REVIEW: Boz a mixed bag
Full disclosure – we were all brought in by the promise of Silk Degrees.
Okay, that might be making too much of an assumption on behalf of the audience who came out to see Boz Scaggs at the Jubilee Auditorium Monday night, but not by much. Silk Degrees, after all, was a monster hit, an album that laid waste to whatever plans Boz might have once had for a varied career. You could also say that it allowed him the latitude to record whatever he wanted after, which he has, but those songs from 1976 still stand over almost everything he does.
That was evident Monday night, even as the San Francisco-based singer showed off a musical range that touched on rhythm and blues, blues, soul and pop music with ease. He kicked off with a perky take on Runnin’ Blue, moved through a version of Sierra that was phrased like a mix between Van Morrison and The Drifters, covered the old chestnut Corrina, Corrina, and led the band through an excellent version of Willie Deville’s Mixed Up, Shook Up Girl.
As good as the band was, there was little sonic liftoff. Much of the energy was provided by backup vocalist Ms. Monet, who threatened to take over the show herself, especially when given the spotlight on combined Sly Stone/Sam and Dave numbers, with a little Tina Turner thrown in for good measure. At that point the band was treading in Las Vegas soul revue territory, with Boz seemingly happy to just vamp along on guitar to the side.
Boz seems a reticent frontman; he was gracious, well-spoken and charming, but clearly uneasy at points, ceding the spotlight when he could, though smiling at the occasional interplay with Ms. Monet. His voice was in fine form, however, and still prone to approximating Kermit the Frog at certain points, which might be his most endearing vocal trait. The hits from Silk Degrees seemed to be rote for him; Lowdown and Lido Shuffle had some nice moments, though lacking the animation that the players who would become Toto provided in animating the bones on record.

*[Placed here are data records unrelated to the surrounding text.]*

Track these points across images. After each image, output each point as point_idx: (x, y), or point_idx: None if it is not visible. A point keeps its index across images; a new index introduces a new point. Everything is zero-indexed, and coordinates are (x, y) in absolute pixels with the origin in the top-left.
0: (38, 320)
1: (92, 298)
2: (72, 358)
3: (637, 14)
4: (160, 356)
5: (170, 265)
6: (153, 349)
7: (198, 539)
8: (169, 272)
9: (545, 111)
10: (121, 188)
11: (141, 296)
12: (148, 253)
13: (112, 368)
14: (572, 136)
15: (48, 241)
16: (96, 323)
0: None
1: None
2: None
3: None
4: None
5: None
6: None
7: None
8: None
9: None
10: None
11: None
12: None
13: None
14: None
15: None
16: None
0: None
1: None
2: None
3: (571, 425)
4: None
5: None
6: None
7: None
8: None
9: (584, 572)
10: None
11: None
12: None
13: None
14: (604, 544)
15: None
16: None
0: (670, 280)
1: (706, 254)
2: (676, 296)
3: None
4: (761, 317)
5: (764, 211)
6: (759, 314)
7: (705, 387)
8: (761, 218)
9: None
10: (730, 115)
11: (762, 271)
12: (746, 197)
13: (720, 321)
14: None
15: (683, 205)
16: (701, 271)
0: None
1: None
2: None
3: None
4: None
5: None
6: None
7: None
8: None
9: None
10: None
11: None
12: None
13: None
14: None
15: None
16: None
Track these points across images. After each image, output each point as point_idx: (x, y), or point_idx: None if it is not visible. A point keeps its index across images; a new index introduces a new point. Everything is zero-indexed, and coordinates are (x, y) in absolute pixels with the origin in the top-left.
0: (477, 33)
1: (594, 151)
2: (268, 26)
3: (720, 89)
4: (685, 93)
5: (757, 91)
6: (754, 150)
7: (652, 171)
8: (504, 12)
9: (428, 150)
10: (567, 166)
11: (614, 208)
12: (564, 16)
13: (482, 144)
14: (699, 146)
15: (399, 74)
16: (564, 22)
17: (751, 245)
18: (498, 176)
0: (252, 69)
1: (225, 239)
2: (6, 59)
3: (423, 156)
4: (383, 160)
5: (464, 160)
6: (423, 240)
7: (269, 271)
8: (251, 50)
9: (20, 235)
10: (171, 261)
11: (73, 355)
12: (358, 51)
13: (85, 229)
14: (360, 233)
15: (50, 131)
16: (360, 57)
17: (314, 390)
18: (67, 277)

Which isn’t to knock Boz’s band; they were in fact great players, though something seemed lacking. The precision was stifling at times, a little looseness was warranted, something that would have shaken them up a little. The audience likely didn’t agree, though; they lustily called Boz and his cohorts out for two encores, the first featuring both a driving What Can I Say and a dynamic take on Loan Me a Dime, the final one an exuberant version of Chris Kenner’s Sick and Tired.